According to government trade data, in the first fourth months of this year, China imported $12.1 billion of coal, $100.4 billion of crude oil, and $18 billion of natural gas. In terms of value, that’s a 27% year over year decline in coal, a 8.5% decline in oil, and a 15.7% decline in natural gas. In terms of volume, it was a 5.3% decline, a slight 0.5% increase, and a 9.2% decline, respectively.
“Fossil fuel demand still trends down,” Lauri Myllyvirta, the co-founder of the Centre for Research on Energy and Clean Air, wrote on X in response to the news.
Morgan Stanley analysts predicted Friday in a note to clients that this “weak downstream demand” for coal in China would “continue to hinder coal import volume.”

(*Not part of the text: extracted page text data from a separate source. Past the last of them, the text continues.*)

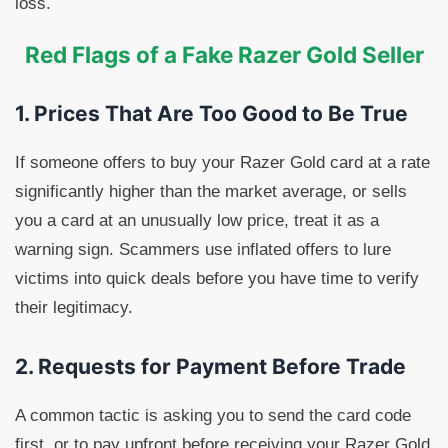
loss.
Red Flags of a Fake Razer Gold Seller
1. Prices That Are Too Good to Be True
If someone offers to buy your Razer Gold card at a rate
significantly higher than the market average, or sells
you a card at an unusually low price, treat it as a
warning sign. Scammers use inflated offers to lure
victims into quick deals before you have time to verify
their legitimacy.
2. Requests for Payment Before Trade
A common tactic is asking you to send the card code
first, or to pay upfront before receiving your Razer Gold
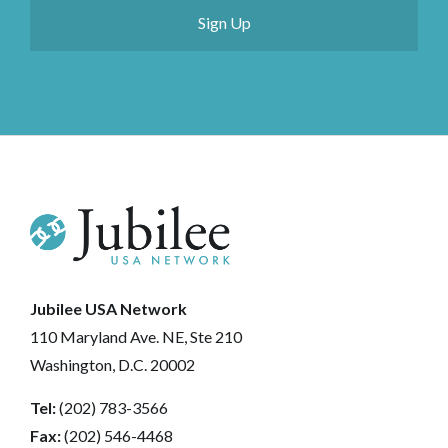
Jubilee USA Network
110 Maryland Ave. NE, Ste 210
Washington, D.C. 20002
Tel:
(202) 783-3566
Fax:
(202) 546-4468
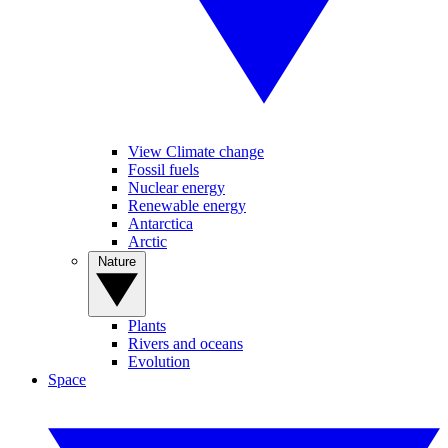
View Climate change
Fossil fuels
Nuclear energy
Renewable energy
Antarctica
Arctic
Nature
Plants
Rivers and oceans
Evolution
Space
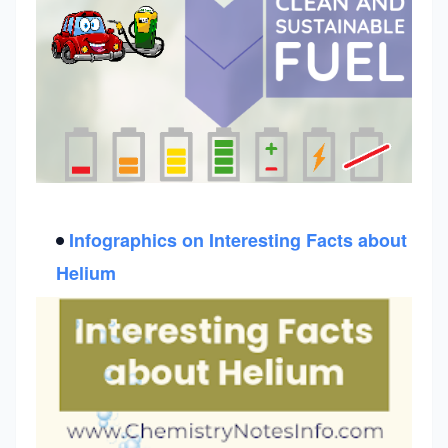
Infographics on
Interesting Facts about
Helium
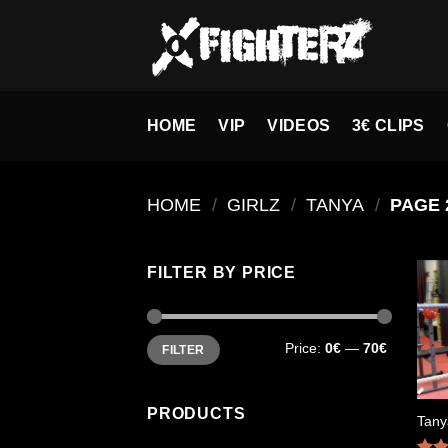
Skip
to
content
HOME
VIP
VIDEOS
3€ CLIPS
HOME
/
GIRLZ
/
TANYA
/
PAGE 
FILTER BY PRICE
Min
Max
Price:
0€
—
70€
FILTER
price
price
PRODUCTS
Tany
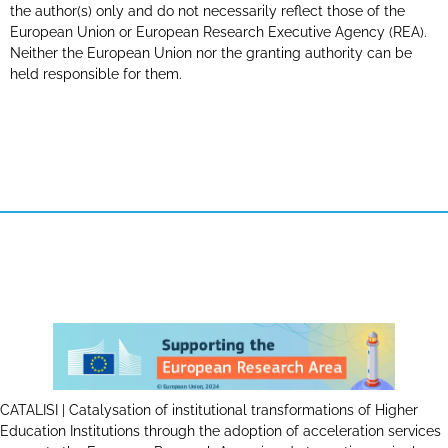
the author(s) only and do not necessarily reflect those of the
European Union or European Research Executive Agency (REA).
Neither the European Union nor the granting authority can be
held responsible for them.
CATALISI | Catalysation of institutional transformations of Higher
Education Institutions through the adoption of acceleration services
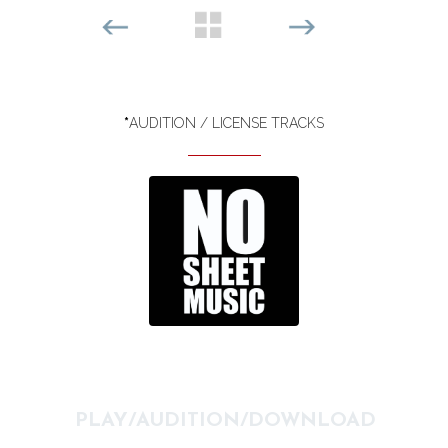
*
AUDITION / LICENSE TRACKS
PLAY/AUDITION/DOWNLOAD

Another piece of China’s emissions and coal usage puzzle came from Indonesia, which is a major coal exporter. Citing data from trade data service Kpler, Reuters reported Friday that Indonesia’s thermal coal exports “have dropped to their lowest in three years” thanks to “weak demand in China and India,” the world’s two biggest coal importers. Indonesia’s thermal coal exports dropped 12% annually to 150 million tons in the first third of the year, Reuters reported.
China’s official goal is to hit peak emissions by 2030 and reach “carbon neutrality” by 2060. The country’s electricity grid is largely fueled by coal (with hydropower coming in at number two), as is its prolific production of steel and cement, which is energy and, specifically, coal-intensive. For a few years in the 2010s, more cement was poured in China than in the whole 20th century in the United States. China also accounts for about half of the world’s steel production.
At the same time, China’s electricity demand growth is being largely met by renewables, implying that China can expand its economy without its economy-wide, annual emissions going up. This is in part due to a massive deployment of renewables. In 2023, China installed enough non-carbon-emitting electricity generation to meet the total electricity demand of all of France.
China’s productive capacity has shifted in a way that’s less carbon intensive, experts on the Chinese energy system and economy have told Heatmap. The economy isshifting more toward manufacturing and away from the steel-and-cement intensive breakneck urbanization of the past few decades, thanks to a dramatically slowing homebuilding sector.
Chinese urban residential construction was using almost 300 million tons of steel per year at its peak in 2019, according to research by the Reserve Bank of Australia, about a third of the country’s total steel usage. (Steel consumption for residential construction would fall by about half by 2023.) By contrast, the whole United States economy consumes less than 100 million tons of steel per year.
To the extent the overall Chinese economy slows down due to the trade war with the United States, coal usage — and thus greenhouse gas emissions — would slow as well. Although that hasn’t happened yet — China also released export data on Friday that showed sustained growth, in spite of the tariff barriers thrown up by the Trump administration.